*WORK TO BE COMPLETED:* Check each line of the records below and collect those that include the word "hodnocení".

*MATERIAL FOR THIS EXERCISE:*
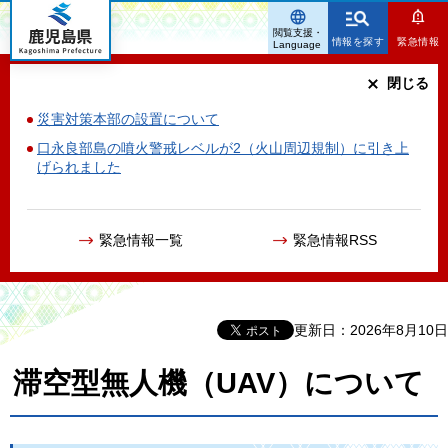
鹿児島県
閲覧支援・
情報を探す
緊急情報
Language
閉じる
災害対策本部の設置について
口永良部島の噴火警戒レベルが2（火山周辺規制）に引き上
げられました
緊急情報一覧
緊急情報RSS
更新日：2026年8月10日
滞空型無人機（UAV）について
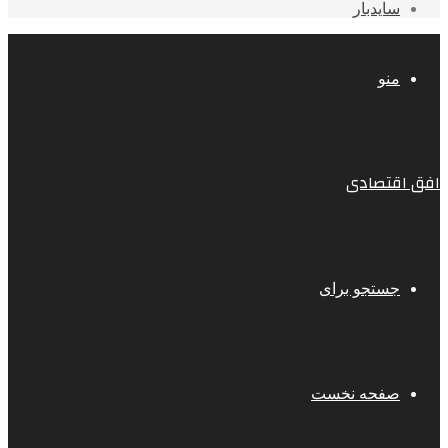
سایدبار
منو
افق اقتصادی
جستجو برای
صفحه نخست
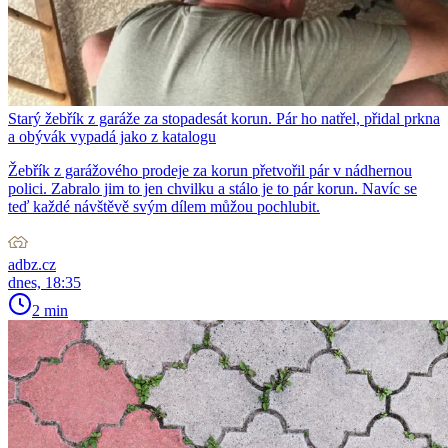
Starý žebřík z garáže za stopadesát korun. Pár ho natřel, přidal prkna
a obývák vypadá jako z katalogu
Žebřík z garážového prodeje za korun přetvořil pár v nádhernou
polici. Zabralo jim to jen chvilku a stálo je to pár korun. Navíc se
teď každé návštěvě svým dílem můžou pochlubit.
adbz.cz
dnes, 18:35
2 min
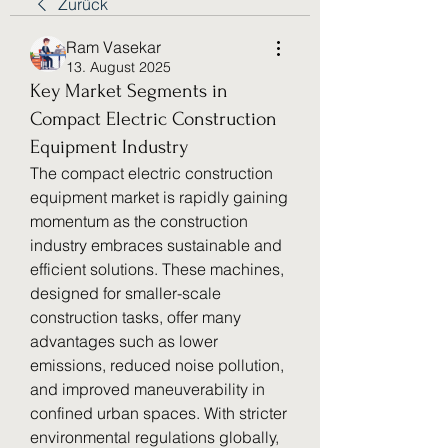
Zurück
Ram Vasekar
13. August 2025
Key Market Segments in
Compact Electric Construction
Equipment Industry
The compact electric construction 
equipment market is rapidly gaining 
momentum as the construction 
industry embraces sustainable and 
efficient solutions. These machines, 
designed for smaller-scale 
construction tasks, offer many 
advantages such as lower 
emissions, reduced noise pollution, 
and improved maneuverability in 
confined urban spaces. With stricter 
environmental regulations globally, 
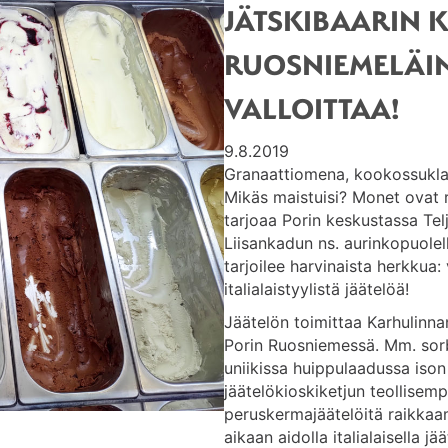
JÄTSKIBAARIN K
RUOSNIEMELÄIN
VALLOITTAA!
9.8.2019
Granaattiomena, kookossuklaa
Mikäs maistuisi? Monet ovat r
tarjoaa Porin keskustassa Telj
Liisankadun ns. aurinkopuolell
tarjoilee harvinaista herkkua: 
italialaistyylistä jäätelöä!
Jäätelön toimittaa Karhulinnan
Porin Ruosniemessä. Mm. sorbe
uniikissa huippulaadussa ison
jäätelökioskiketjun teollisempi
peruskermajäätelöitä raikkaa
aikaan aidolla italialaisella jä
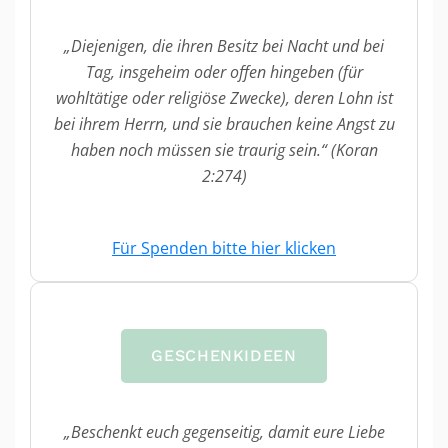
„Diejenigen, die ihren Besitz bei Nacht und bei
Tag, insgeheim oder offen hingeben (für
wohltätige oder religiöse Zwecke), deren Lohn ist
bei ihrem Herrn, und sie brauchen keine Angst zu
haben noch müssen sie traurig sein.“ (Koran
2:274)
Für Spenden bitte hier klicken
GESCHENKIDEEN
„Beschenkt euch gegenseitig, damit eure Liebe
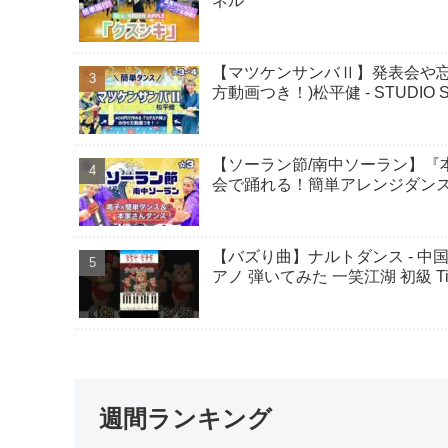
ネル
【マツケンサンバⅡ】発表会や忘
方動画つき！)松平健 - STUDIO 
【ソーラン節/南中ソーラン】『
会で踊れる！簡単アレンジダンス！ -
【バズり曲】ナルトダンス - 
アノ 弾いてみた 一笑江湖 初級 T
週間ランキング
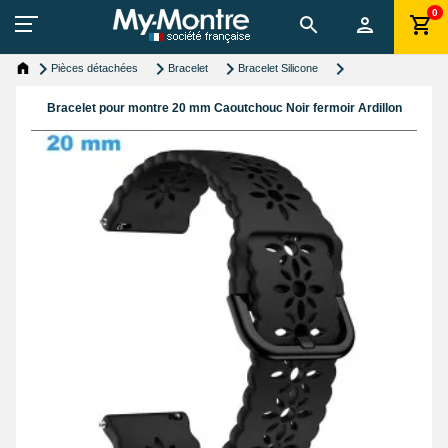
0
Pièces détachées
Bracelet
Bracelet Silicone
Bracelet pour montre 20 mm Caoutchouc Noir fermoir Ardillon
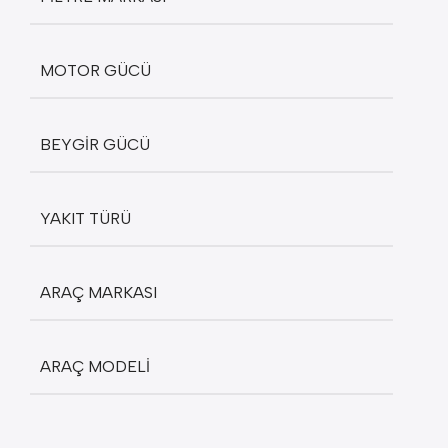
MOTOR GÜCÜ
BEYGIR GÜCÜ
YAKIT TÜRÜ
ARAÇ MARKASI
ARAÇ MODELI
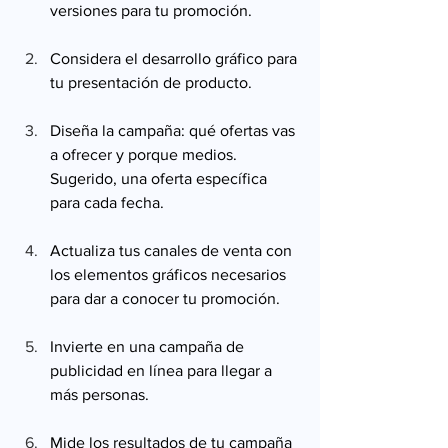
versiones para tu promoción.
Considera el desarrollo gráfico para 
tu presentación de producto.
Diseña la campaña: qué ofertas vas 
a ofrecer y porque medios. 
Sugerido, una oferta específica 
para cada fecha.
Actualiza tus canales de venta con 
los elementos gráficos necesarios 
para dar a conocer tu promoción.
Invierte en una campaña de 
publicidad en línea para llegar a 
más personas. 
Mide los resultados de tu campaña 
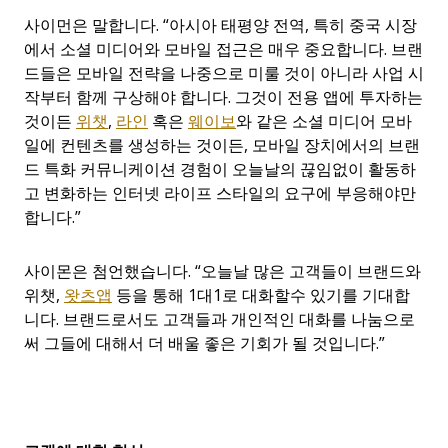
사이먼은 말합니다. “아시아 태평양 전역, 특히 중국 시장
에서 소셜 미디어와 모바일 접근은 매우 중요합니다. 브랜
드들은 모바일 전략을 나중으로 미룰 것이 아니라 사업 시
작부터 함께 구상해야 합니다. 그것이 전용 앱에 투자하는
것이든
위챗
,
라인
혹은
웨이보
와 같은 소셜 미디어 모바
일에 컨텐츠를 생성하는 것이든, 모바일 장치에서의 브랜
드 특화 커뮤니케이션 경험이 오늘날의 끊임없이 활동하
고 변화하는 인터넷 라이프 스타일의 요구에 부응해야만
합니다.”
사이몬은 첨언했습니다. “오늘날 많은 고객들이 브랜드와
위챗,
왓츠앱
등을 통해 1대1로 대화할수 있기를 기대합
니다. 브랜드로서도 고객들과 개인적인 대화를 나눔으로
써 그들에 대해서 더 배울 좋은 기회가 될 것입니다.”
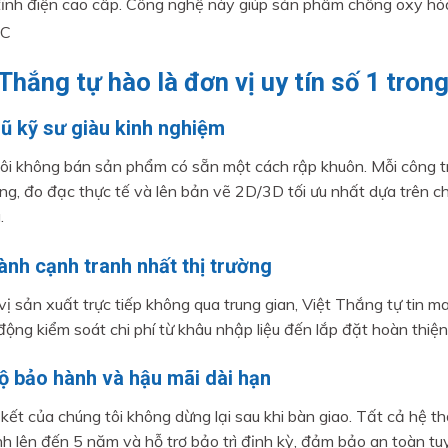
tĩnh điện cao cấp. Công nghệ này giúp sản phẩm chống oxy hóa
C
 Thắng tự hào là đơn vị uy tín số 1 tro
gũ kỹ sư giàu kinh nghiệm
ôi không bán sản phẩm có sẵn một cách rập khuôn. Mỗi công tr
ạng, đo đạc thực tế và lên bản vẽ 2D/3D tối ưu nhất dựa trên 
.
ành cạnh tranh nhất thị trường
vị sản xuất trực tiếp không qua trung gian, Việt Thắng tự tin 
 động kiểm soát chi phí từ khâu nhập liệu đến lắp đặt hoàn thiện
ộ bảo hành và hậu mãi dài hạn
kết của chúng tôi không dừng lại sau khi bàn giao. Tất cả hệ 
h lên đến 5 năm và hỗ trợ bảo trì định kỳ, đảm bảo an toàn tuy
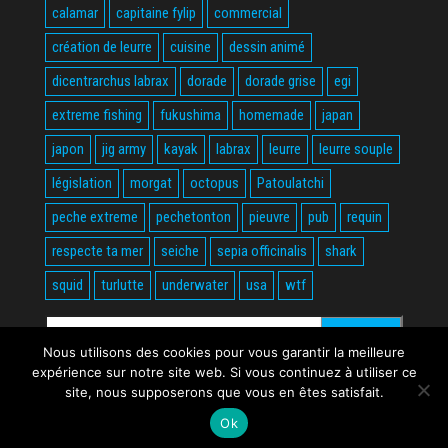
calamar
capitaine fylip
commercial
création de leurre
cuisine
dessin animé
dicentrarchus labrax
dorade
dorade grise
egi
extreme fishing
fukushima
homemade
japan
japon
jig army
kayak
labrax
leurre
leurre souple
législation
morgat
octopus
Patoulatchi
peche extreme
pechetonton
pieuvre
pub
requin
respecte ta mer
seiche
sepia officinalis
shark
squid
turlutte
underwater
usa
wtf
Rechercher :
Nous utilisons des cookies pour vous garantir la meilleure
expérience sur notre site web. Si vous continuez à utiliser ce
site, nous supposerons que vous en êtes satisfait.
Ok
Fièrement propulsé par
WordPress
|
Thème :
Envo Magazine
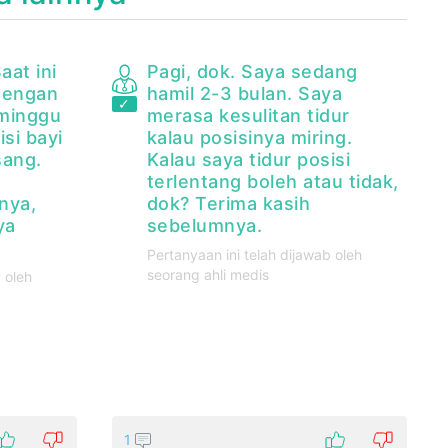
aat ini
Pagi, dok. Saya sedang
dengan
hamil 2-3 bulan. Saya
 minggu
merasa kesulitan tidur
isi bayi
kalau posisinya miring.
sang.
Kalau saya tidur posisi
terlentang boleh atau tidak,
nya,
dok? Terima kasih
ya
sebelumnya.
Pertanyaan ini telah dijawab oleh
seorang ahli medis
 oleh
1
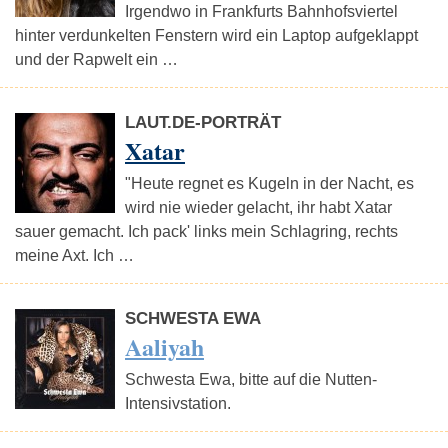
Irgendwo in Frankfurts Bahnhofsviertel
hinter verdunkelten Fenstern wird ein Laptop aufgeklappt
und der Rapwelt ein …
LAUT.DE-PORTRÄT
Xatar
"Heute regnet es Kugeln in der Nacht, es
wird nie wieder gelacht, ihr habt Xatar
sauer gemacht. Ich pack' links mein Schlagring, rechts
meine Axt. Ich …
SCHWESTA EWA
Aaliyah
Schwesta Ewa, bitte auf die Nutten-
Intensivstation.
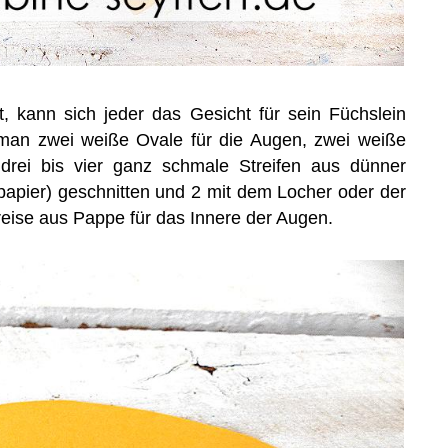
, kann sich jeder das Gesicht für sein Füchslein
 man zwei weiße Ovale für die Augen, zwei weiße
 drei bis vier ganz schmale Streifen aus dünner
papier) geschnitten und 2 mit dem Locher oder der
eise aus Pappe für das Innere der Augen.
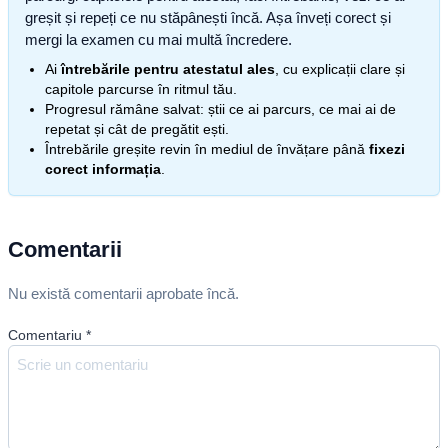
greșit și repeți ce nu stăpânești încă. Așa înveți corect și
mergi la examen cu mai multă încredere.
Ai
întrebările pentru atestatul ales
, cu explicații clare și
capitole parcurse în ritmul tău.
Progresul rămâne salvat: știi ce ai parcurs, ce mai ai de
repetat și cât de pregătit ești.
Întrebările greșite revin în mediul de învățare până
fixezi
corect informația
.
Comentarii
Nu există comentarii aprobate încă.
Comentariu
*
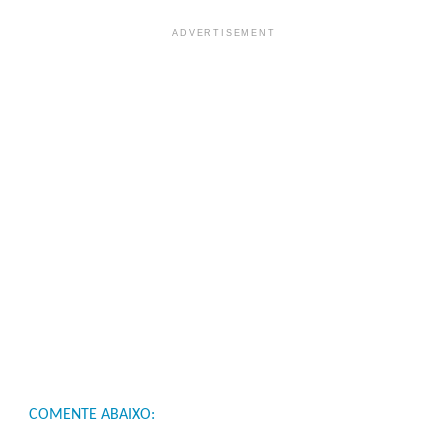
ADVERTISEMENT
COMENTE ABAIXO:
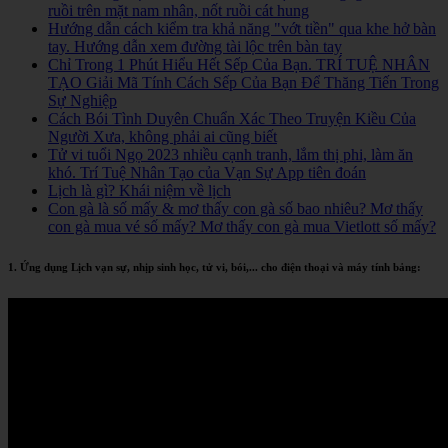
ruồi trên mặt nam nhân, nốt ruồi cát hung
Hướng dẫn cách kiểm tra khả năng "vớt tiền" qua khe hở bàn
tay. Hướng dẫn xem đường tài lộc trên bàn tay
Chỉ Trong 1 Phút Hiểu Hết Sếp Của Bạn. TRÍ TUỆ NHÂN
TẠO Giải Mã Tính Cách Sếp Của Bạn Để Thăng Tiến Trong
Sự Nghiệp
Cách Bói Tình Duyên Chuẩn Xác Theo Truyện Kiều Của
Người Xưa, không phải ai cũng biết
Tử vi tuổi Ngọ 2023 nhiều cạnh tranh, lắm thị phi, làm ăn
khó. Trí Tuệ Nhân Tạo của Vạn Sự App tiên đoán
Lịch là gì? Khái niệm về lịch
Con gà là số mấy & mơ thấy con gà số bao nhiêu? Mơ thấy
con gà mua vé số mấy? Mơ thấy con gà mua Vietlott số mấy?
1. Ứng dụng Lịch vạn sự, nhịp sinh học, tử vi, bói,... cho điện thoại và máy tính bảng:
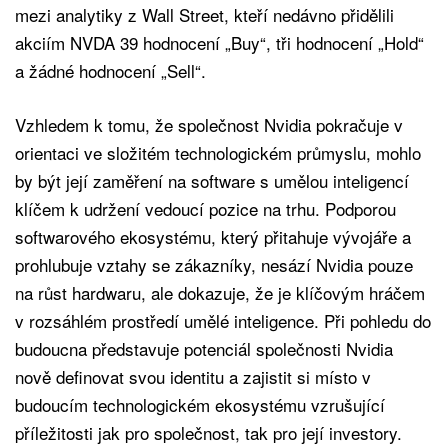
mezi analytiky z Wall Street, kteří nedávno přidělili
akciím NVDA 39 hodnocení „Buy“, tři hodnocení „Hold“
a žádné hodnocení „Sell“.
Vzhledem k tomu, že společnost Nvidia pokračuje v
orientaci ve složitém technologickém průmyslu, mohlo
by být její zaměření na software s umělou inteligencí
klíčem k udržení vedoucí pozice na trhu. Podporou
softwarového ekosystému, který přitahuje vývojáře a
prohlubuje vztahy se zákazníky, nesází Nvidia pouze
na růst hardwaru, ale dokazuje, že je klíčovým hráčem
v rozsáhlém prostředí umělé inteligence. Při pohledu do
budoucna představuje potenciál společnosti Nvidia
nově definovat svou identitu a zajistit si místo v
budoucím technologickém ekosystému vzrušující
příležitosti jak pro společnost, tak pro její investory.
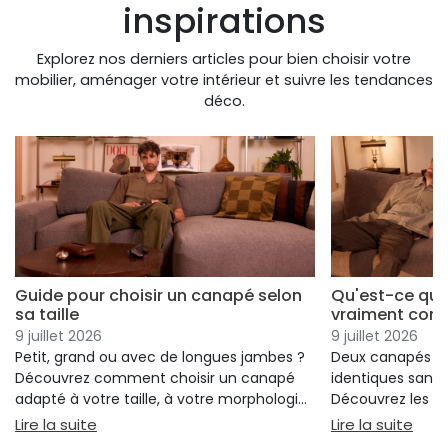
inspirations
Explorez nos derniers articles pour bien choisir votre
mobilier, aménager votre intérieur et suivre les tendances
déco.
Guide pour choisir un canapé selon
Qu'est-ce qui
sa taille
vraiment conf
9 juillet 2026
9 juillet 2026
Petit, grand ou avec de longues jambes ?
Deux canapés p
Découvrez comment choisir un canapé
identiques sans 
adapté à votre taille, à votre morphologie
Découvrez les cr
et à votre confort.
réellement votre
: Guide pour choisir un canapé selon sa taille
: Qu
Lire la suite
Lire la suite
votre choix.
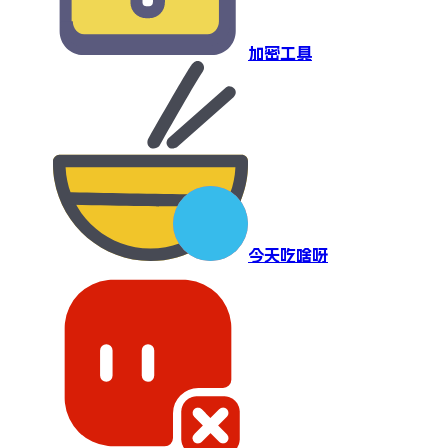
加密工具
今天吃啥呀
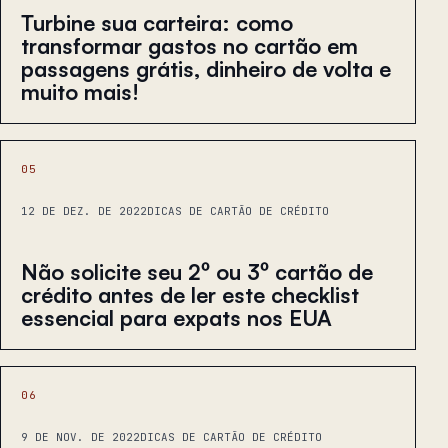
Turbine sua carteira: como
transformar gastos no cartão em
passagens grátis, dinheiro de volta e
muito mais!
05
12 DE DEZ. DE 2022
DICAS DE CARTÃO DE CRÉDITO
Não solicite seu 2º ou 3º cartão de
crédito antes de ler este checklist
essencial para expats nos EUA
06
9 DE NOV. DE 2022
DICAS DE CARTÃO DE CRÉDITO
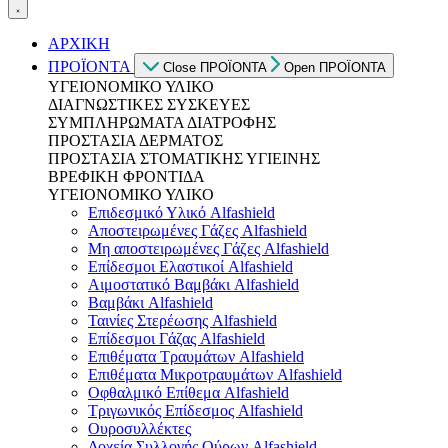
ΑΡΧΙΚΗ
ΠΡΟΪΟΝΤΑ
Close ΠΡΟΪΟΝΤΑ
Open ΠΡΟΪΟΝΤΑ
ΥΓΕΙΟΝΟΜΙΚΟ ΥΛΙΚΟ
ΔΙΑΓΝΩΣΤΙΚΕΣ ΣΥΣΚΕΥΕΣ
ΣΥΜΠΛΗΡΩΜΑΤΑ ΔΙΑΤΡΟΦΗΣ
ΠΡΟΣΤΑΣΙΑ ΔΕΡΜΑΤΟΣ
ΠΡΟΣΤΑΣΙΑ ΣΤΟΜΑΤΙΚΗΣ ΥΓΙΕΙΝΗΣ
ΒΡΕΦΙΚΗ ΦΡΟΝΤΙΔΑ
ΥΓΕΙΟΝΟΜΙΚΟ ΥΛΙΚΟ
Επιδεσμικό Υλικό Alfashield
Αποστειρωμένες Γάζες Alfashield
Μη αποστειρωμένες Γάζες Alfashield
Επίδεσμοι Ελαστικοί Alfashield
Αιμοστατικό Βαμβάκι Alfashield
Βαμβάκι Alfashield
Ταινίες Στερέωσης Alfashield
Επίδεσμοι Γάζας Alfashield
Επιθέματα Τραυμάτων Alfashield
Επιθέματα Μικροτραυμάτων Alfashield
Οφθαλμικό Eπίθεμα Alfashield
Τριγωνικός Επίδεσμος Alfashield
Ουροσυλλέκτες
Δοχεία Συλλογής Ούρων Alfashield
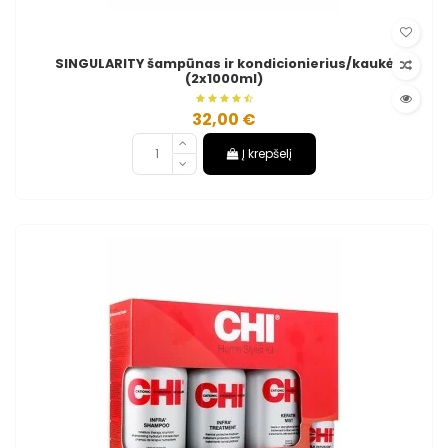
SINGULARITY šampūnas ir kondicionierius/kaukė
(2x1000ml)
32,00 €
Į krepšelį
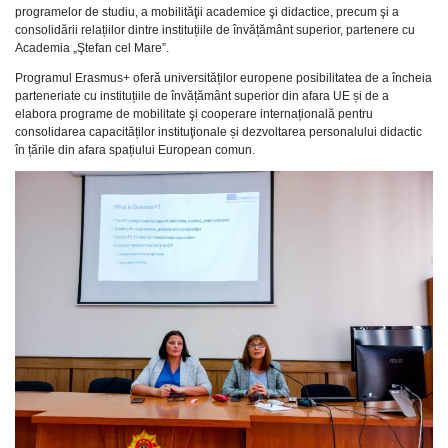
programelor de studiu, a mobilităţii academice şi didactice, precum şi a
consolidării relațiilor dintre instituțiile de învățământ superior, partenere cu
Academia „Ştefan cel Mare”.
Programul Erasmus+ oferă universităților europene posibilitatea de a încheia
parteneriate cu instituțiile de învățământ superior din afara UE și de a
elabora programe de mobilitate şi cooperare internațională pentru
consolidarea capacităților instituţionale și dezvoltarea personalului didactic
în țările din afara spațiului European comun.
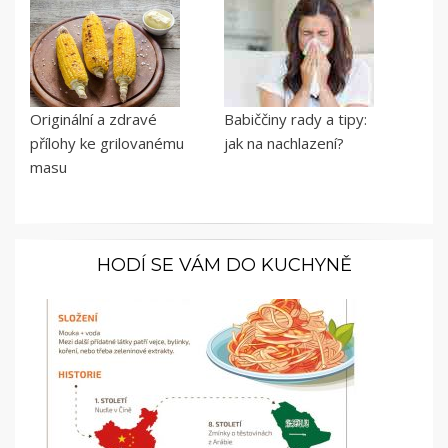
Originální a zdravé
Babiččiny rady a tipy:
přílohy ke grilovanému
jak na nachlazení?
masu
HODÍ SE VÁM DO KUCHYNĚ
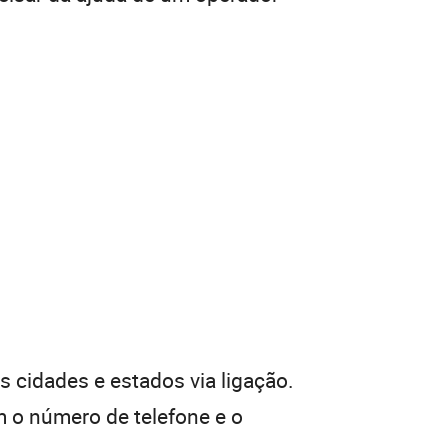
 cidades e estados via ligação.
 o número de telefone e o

*RESULT:*
akciím NVDA 39 hodnocení „Buy“, tři hodnocení „Hold“
a žádné hodnocení „Sell“.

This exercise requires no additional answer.